Un nouveau traité plus compliqué que simplifié
Dans le nouveau projet de traité, réformateur remplace constitution. Mais la charte des droits fondamentaux, exigée par les syndicats européens, reste accrochée au nouveau projet.
Le Conseil européen de juin dernier a élaboré laborieusement un mandat à la conférence intergouvernementale qui va écrire un nouveau projet de traité baptisé réformateur. S’il fallait encore le démontrer, cela prouve que le plan B n’existait pas.
Il faut saluer le courage et la détermination de la Présidence allemande aidée par certains Etats membres dont la France, l’Espagne, le Luxembourg pour bâtir un compromis basé sur le projet de traité constitutionnel. N’oublions pas que 18 Etats membres sur 27 l’avaient déjà ratifié.
Quelles sont les principales modifications acceptées par les 27 ? Le terme de « constitution » disparaît. Les références symboliques de l’Union, pourtant claires et utilisées au quotidien, disparaissent (drapeau, hymne, devise). L’élection pour deux ans et demi d’un président de l’Union est confirmée. Le rôle des Parlements nationaux se renforce pour l’examen des projets de textes qui restent appelés « directives ou règlements » à la place de « lois ». Le Parlement européen voit la procédure de co-décision avec le Conseil étendue à de nouveaux domaines.
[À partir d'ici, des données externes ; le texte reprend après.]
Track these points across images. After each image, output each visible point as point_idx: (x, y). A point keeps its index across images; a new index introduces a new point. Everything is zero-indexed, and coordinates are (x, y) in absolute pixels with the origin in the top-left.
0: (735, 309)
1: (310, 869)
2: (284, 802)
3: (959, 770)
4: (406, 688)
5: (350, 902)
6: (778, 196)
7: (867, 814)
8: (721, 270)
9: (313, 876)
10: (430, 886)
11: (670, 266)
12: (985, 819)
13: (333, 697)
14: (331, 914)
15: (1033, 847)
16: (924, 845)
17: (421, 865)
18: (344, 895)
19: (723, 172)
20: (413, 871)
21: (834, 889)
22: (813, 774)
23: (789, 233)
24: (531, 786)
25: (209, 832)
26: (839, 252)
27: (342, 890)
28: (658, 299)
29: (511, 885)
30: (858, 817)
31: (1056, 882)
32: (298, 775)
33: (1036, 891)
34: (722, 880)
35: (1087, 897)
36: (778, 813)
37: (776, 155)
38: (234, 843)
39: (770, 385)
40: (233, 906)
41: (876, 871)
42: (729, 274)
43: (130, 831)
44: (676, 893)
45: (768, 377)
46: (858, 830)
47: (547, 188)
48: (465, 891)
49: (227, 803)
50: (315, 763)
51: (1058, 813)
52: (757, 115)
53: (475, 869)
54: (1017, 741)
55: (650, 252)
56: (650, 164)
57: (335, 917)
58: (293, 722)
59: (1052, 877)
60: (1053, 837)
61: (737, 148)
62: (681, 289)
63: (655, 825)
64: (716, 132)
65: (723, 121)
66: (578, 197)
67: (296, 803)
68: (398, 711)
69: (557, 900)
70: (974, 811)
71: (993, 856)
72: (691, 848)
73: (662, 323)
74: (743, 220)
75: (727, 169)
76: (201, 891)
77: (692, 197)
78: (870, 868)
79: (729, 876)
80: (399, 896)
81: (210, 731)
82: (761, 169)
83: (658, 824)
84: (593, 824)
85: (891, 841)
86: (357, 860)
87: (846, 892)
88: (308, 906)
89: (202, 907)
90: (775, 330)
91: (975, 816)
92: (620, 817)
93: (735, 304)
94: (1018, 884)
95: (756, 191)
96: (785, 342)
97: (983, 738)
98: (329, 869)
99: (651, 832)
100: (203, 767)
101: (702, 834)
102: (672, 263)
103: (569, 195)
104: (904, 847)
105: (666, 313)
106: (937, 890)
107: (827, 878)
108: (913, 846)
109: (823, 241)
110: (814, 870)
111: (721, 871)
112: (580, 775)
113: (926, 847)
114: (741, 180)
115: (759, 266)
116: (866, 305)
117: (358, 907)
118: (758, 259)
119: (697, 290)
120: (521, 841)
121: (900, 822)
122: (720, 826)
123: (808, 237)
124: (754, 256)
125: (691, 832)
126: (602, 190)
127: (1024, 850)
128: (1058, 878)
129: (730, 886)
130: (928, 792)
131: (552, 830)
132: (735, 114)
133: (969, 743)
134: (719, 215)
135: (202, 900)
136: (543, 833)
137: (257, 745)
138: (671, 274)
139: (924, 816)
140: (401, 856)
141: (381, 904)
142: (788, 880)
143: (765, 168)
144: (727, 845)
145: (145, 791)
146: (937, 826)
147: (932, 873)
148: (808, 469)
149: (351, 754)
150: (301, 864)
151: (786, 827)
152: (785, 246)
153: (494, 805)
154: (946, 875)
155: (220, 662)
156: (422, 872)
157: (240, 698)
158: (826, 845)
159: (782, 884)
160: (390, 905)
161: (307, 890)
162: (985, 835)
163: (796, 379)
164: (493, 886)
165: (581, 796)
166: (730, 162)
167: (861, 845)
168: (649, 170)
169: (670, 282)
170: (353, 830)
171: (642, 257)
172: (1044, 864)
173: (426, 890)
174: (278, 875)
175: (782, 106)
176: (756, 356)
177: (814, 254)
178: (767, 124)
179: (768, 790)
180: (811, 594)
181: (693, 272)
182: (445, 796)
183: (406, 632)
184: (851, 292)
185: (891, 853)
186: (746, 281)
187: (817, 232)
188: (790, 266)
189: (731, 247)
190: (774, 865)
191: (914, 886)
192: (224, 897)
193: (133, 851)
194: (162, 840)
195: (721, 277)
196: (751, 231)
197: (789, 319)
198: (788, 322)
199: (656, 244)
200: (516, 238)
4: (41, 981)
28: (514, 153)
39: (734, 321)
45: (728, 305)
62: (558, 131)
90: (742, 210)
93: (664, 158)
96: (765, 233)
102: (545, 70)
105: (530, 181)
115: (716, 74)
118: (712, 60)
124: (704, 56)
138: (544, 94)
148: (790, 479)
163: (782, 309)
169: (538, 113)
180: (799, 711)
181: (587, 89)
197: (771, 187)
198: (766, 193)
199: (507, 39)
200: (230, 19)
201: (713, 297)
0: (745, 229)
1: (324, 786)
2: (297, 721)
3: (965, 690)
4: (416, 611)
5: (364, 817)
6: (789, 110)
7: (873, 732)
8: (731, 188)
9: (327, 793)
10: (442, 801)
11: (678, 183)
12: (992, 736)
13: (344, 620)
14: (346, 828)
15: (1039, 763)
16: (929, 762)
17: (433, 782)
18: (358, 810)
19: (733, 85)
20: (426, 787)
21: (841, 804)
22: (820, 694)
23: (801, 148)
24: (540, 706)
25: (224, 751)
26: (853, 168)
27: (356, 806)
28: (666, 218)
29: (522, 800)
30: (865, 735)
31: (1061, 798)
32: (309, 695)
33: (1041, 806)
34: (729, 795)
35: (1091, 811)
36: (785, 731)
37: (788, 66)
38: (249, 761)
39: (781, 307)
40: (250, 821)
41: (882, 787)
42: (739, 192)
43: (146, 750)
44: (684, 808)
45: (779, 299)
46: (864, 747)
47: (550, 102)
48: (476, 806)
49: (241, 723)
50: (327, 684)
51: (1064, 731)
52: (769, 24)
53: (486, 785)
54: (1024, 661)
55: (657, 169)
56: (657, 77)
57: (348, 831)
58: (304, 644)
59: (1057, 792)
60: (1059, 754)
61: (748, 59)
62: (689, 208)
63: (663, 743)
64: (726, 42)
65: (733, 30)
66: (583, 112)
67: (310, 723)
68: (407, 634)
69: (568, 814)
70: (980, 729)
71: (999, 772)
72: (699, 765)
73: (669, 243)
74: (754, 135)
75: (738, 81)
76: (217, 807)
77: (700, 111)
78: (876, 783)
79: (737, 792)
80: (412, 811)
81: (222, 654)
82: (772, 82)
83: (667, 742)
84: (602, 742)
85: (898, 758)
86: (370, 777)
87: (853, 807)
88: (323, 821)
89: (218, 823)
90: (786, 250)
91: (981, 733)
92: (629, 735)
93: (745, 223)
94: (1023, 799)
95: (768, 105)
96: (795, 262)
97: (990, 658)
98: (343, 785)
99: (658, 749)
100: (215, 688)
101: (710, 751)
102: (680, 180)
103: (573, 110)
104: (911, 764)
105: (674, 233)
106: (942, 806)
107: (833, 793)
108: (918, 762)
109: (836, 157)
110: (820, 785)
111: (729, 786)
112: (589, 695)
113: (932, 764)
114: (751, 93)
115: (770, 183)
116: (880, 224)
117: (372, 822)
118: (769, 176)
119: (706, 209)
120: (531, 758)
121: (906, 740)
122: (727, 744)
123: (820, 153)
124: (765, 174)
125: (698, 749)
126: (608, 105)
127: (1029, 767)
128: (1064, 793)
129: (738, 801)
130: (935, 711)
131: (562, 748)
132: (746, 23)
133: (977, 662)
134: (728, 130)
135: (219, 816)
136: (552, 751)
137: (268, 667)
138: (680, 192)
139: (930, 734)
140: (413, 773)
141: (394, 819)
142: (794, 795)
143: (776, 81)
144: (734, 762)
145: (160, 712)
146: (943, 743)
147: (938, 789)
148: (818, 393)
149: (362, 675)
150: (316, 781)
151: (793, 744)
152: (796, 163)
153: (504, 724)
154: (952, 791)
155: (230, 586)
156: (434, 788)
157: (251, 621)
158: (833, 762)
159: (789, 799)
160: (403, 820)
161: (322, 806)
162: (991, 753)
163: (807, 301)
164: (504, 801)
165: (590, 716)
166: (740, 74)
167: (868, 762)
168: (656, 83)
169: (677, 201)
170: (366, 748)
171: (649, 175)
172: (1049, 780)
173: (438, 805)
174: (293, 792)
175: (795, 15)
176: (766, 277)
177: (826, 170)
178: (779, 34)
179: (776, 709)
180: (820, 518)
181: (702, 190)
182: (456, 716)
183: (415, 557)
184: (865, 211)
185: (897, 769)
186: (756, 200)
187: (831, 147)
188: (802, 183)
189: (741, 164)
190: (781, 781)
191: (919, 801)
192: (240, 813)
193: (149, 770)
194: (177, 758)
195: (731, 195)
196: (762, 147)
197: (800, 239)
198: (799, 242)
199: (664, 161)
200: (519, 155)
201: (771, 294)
L’unanimité reste en politique étrangère, sécurité sociale, fiscalité et culture
A compter de 2014, la Commission se compose d’un nombre de commissaires égal aux deux tiers du nombre d’Etats membres avec rotation égalitaire ! C’est aussi en 2014 (voire en 2017) que la double majorité pour la prise de décision s’exercera (55% des Etats membres représentants au moins 65% de la population). La majorité qualifiée devient la règle pour 51 domaines supplémentaires dont la coopération judiciaire et policière, l’éducation ou la politique économique. L’unanimité reste requise pour la politique étrangère, la sécurité sociale, la fiscalité et la culture.
La France et les Pays-Bas obtiennent l’ajout d’un protocole soulignant l’importance des services d’intérêt général et mentionnant « le rôle essentiel et la grande marge de manœuvre des autorités nationales, régionales et locales ».
La notion de concurrence libre et non faussée ne figure pas dans ce projet de traité mais comme elle existe au moins douze fois dans le traité de Rome, elle sera dans tous les cas juridiquement applicable.
Maintien de la Charte des droits fondamentaux
La Charte des droits fondamentaux est maintenue de même que le droit d’initiative citoyenne. Pour la Confédération européenne des syndicats (CES) « le maintien de la Charte des droits fondamentaux est le test critique que nous nous étions fixé pour évaluer le succès ou l’échec des négociations lors du Conseil européen ». Toutefois, « la CES déplore que le Royaume-Uni ait refusé les droits sociaux européens pour les travailleurs britanniques » et la CES « souhaite que cette décision soit rectifiée le plus rapidement possible. » Si la route pour poursuivre la construction européenne est bien ré-ouverte, une grande vigilance et l’action syndicale s’imposent.
Ce nouveau traité plus compliqué que simplifié mérite toute l’attention des citoyens et citoyennes que nous sommes. Nous devons exiger transparence et débats au fur et à mesure que les travaux vont avancer. Car nous refuserons que l’Europe poursuive sa construction sans nous.
Lexique
Conseil européen : chefs d’Etat ou de gouvernement plus le président de la Commission européenne.
Conférence intergouvernementale (CIG) : représentants des 27 Etats membres et trois du Parlement européen.
Calendrier prévu
En octobre 2007 la CIG doit se conclure par un accord entre les dirigeants de l’Union sur le texte final du traité réformateur. Fin 2007, fin des travaux de la CIG. Juin 2009, élection du Parlement européen au suffrage universel. Avant cette élection, tous les Etats de l’Union auront dû ratifier le nouveau traité.